Nova by Margaret Fortune (Nova #1)
Released: June 2, 2015
YA Sci Fi
DAW
Reviewed by Mandi
I thought this book had the coolest premise:
*36:00:00*
The clock activates so suddenly in my mind, my head involuntarily jerks a bit to the side. The fog vanishes, dissipated in an instant as though it never was. Memories come slotting into place, their edges sharp enough to leave furrows, and suddenly I know. I know exactly who I am.
My name is Lia Johansen, and I was named for a prisoner of war.
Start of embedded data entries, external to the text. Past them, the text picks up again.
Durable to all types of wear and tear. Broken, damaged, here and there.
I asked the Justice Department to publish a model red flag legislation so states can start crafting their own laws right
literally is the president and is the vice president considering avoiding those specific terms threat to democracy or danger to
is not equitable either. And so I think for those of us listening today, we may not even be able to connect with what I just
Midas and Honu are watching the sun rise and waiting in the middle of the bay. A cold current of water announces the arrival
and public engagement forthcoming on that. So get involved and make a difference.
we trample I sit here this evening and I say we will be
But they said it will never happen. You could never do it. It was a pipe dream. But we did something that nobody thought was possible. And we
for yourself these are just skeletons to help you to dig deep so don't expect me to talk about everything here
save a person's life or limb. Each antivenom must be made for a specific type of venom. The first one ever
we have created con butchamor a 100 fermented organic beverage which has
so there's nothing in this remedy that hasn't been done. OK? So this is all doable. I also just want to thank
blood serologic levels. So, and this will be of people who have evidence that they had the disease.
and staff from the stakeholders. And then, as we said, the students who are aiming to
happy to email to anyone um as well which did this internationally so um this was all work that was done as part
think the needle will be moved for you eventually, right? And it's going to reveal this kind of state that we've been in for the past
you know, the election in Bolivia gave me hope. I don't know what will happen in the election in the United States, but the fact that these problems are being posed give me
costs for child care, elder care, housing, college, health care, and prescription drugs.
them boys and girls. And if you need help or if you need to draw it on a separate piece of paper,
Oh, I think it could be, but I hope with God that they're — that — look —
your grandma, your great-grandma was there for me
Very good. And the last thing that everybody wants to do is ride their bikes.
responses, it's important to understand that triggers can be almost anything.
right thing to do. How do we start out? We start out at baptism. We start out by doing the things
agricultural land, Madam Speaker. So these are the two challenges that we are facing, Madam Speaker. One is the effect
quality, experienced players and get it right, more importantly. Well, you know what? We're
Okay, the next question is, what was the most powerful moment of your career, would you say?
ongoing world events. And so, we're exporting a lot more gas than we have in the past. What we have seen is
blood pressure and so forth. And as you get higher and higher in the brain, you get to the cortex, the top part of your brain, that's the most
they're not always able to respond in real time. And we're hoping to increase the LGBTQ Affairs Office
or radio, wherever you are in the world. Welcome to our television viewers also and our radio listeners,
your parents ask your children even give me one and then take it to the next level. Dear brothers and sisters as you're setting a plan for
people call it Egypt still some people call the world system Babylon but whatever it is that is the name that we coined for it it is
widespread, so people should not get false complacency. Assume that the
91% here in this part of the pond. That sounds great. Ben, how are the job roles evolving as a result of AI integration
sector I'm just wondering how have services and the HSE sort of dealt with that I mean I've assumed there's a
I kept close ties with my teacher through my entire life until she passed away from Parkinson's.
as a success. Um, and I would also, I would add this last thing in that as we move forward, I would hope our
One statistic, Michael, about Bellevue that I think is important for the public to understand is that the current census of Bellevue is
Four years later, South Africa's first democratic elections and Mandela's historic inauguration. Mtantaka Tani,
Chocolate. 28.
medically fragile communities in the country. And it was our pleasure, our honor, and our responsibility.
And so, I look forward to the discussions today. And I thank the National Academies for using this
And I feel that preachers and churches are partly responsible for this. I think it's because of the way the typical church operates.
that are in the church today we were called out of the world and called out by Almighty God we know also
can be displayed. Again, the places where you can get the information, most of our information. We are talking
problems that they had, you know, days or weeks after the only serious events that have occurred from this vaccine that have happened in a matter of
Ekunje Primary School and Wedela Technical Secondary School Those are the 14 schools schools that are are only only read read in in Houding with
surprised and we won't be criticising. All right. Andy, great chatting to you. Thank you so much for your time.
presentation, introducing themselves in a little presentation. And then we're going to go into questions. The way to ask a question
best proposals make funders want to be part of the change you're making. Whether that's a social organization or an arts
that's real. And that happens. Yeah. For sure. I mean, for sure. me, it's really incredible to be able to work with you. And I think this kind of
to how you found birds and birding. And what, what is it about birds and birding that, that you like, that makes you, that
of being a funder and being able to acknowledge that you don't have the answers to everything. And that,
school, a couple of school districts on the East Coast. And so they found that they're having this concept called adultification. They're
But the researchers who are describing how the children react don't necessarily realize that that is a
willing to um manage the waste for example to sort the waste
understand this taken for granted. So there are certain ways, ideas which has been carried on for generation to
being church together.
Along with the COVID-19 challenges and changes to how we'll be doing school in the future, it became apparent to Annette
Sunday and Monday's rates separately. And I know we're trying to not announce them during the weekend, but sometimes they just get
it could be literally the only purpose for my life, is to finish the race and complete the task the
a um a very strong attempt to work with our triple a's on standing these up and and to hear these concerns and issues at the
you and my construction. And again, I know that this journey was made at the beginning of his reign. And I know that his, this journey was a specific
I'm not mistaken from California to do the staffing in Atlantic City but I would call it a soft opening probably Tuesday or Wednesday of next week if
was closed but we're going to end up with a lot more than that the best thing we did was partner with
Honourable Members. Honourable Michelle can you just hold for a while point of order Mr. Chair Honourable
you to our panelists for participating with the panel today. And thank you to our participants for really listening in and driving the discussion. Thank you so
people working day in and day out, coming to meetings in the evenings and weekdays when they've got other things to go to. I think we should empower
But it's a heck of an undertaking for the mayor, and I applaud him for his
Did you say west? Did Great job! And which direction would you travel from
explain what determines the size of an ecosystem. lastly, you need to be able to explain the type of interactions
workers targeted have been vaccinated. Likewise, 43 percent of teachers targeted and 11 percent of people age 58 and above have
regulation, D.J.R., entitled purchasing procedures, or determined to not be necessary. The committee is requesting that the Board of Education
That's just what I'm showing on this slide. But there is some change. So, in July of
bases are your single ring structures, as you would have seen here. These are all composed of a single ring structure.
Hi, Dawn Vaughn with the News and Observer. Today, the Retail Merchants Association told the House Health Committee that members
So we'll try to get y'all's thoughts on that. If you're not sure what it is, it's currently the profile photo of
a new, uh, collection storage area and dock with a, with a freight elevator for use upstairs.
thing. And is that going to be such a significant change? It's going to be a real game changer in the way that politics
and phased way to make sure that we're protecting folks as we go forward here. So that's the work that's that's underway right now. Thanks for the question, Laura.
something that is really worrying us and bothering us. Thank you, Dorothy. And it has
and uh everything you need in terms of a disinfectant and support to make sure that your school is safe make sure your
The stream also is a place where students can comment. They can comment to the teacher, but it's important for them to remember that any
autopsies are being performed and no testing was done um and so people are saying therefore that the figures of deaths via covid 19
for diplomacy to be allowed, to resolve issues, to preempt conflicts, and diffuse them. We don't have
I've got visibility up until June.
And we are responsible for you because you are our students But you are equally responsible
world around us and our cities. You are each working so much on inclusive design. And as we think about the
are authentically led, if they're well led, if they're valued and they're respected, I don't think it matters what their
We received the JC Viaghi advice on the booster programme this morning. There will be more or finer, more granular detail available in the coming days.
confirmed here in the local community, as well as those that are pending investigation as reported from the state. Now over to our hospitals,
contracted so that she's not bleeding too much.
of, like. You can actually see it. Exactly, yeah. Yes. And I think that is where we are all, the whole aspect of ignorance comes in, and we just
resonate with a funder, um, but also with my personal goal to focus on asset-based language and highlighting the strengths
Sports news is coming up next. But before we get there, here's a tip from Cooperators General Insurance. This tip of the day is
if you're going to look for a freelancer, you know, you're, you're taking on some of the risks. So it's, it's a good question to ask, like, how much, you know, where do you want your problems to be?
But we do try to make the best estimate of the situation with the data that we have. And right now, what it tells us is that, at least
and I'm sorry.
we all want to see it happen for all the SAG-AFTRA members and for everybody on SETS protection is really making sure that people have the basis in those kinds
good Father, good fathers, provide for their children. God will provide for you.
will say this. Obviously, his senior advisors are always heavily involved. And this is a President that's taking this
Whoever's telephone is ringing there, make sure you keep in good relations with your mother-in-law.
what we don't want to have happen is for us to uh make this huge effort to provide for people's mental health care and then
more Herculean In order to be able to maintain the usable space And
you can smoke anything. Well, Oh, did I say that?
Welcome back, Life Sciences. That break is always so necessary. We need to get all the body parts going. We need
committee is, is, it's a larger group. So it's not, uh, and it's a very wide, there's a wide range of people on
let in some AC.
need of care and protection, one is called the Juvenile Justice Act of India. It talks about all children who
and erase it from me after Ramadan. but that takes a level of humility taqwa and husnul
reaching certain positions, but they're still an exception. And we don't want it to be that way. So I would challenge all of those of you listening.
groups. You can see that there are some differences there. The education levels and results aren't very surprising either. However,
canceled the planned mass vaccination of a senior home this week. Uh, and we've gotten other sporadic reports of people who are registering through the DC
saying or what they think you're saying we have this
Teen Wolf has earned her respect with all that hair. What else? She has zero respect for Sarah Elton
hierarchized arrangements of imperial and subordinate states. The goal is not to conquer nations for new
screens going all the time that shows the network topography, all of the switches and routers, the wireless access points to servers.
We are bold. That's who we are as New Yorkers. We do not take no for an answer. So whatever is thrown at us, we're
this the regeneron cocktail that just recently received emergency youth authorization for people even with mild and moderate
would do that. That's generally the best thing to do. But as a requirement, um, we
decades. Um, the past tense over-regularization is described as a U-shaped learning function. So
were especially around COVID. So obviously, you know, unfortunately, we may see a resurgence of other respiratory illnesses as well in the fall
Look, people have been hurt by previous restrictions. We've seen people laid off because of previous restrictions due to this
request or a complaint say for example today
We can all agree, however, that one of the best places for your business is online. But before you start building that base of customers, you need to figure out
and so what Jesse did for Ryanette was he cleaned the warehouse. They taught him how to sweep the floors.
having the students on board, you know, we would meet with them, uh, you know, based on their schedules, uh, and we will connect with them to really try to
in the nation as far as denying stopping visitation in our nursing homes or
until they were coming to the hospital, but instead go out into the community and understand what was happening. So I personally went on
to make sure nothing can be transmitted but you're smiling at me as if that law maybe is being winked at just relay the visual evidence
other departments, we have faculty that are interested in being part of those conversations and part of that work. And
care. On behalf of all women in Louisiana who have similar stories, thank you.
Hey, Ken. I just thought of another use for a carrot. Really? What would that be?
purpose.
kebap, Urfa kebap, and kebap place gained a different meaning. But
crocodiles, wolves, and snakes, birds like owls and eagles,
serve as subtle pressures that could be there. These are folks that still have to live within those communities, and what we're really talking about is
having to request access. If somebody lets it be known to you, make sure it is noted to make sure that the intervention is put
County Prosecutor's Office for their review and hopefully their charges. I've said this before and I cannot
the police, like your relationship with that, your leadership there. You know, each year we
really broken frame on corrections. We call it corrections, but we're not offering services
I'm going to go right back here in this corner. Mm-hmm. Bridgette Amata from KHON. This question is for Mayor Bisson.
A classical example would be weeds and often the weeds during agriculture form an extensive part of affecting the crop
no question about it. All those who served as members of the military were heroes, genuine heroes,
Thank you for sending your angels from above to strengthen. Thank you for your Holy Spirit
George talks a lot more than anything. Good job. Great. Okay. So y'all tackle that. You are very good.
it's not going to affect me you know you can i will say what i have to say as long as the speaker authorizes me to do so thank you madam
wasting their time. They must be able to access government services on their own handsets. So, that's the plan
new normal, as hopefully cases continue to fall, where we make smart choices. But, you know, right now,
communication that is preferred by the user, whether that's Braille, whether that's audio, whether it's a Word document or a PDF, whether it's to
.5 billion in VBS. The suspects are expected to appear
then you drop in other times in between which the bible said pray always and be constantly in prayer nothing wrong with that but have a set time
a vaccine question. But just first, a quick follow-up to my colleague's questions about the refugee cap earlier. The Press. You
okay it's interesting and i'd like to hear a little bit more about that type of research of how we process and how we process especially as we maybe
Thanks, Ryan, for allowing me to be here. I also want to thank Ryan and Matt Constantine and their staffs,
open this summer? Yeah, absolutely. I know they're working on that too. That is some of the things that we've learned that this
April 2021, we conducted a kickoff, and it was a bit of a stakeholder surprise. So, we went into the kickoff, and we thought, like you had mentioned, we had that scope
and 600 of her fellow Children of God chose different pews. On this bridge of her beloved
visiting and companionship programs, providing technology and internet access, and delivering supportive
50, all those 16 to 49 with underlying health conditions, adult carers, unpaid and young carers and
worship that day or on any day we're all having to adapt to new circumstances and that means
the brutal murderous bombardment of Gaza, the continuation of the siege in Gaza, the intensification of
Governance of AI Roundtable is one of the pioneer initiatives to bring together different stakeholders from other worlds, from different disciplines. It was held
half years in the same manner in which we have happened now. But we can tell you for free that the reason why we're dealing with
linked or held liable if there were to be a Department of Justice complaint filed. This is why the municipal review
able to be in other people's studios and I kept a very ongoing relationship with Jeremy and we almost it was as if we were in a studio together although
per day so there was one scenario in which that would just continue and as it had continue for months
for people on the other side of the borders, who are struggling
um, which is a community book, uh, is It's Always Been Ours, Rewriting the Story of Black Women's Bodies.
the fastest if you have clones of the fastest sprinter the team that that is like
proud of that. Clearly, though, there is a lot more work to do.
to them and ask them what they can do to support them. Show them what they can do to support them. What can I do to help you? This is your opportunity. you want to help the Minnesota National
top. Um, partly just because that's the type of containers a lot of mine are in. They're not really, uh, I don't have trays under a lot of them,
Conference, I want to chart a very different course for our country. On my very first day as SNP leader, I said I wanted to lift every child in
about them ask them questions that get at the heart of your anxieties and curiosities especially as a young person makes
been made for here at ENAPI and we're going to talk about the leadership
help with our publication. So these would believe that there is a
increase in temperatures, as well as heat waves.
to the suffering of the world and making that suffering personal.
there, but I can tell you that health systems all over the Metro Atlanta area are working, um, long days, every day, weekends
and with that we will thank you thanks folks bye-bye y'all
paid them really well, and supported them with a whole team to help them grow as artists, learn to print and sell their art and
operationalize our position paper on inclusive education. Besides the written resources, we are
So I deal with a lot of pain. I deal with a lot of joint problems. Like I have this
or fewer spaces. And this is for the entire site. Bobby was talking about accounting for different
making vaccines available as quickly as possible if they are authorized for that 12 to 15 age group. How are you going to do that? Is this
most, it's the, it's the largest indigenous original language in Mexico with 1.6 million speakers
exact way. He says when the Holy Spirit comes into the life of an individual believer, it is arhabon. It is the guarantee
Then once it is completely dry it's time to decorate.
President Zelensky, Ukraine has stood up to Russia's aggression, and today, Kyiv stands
She lived in the Tiersten Internment Colony for two years, and when they negotiated the return of the prisoners, I was given her memories and sent back in her place.
And I am a genetically engineered human bomb.
Lia Johansen was created for only one purpose: to slip onto the strategically placed New Sol Space Station and explode. But her mission goes to hell when her clock malfunctions, freezing her countdown with just two minutes to go. With no Plan B, no memories of her past, and no identity besides a name stolen from a dead POW, Lia has no idea what to do next. Her life gets even more complicated when she meets Michael Sorenson, the real Lia’s childhood best friend.
Drawn to Michael and his family against her better judgment, Lia starts learning what it means to live and love, and to be human. It is only when her countdown clock begins sporadically losing time that she realizes even duds can still blow up. If she wants any chance at a future, she must find a way to unlock the secrets of her past and stop her clock. But as Lia digs into her origins, she begins to suspect there’s far more to her mission and to this war, than meets the eye. With the fate of not just a space station but an entire empire hanging in the balance, Lia races to find the truth before her time—literally—runs out.
And it starts out pretty awesome. Lia had been a prisoner of war, or so she thinks. Her memories are quite hazy – and then the clock starts its countdown. Lia is the bomb, at least that is what we think.
The clock activates so suddenly in my mind, my head involuntarily jerks a bit to the side. The fog vanishes, dissipated in an instant as though it never was. Memories come slotting into place, their edges sharp enough to leave furrows in my mind, and suddenly I know. I know exactly who I am.
My name is Lia Johansen, and I was named for a prisoner of war. She lived in the Tiersten Internment Colony for two years, and when they negotiated the return of the prisoners, I was given her memories and sent back in her place.
And I am a genetically engineered human bomb.
Her only motive is to immerse herself in this space station until it’s time for her to explode. But then her clock stops working with just two minutes to go. And as the blurb suggests – as “Bomb Lia” starts to learn more about her former colony and what’s happening at the space station, she starts to second-guess her original motive to kill everyone.
My first big frustration, and what turns into my ultimate dislike of this story is Lia. She is the bomb, using Lia’s body as the host. But the structure of this gets very wishy-washy fast. Sometimes Lia’s body remembers things of Lia’s past, sometimes she doesn’t. We are reminded time and time again that Lia isn’t really Lia
Should I feel bad for my part in his demise?
Perhaps Lia would. But I am not Lia.
I was cool with this. I liked that there is this foreign “thing” inside Lia’s body that has taken over. She can function enough to interact with people, including Michael, Lia’s childhood friend but she still acts a little strange. But then things get mushy. I felt like there needed to be more strict world building and development of Lia. The reader starts to question what Lia exactly is – is she really the bomb? Is she Lia’s clone? Is she something else? And I think it was too muddled. Even Lia starts questioning herself
My job is to further the war effort, not take revenge against one mean-spirited girl. To go Nova like that, rolling around on the floor with some thief, seems wrong somehow. Unworthy. Maybe it’s just as well I didn’t.
Then again, isn’t it better to go Nova in any way I can than to never go Nova at all? My mission seemed so simple once. How did it ever become so confused?
There was not enough structure of her character. Instead of being twisty and fun – it was frustrating and became boring. For all the drama at the start of this book, not a lot happens in the book. There are the predictable bad people who might be good and good people who might be bad. There is kind of a love interest that forms with Michael. The clock starts and stops and starts and stops.
I’ll be honest and say I skimmed the last third of the book. But I wanted to know the eventual outcome with the bomb. For me, it was a disappointing ending, but maybe others will be more satisfied.
Grade: D
Cynthia says
Thanks for the review. Just reading this had ME going back and forth as to what exactly is Lia. Is she a clone or is she the actual Lia carrying the bomb? The blurb says, genetically engineered human bomb, so there is the assumption that it’s not the real Lia. It seems this becomes the focus of the plot instead of the war and that would frustrate me. Its also distracting. So thanks for saving me the frustration, lol.
Mandi says
She isn’t a clone – she is Lia with a bomb inside of her. In her past, she volunteered to do this to herself, because of a plot twist. So although she is engineered to explode, it’s not necessarily for a bad purpose, which she finally remembers.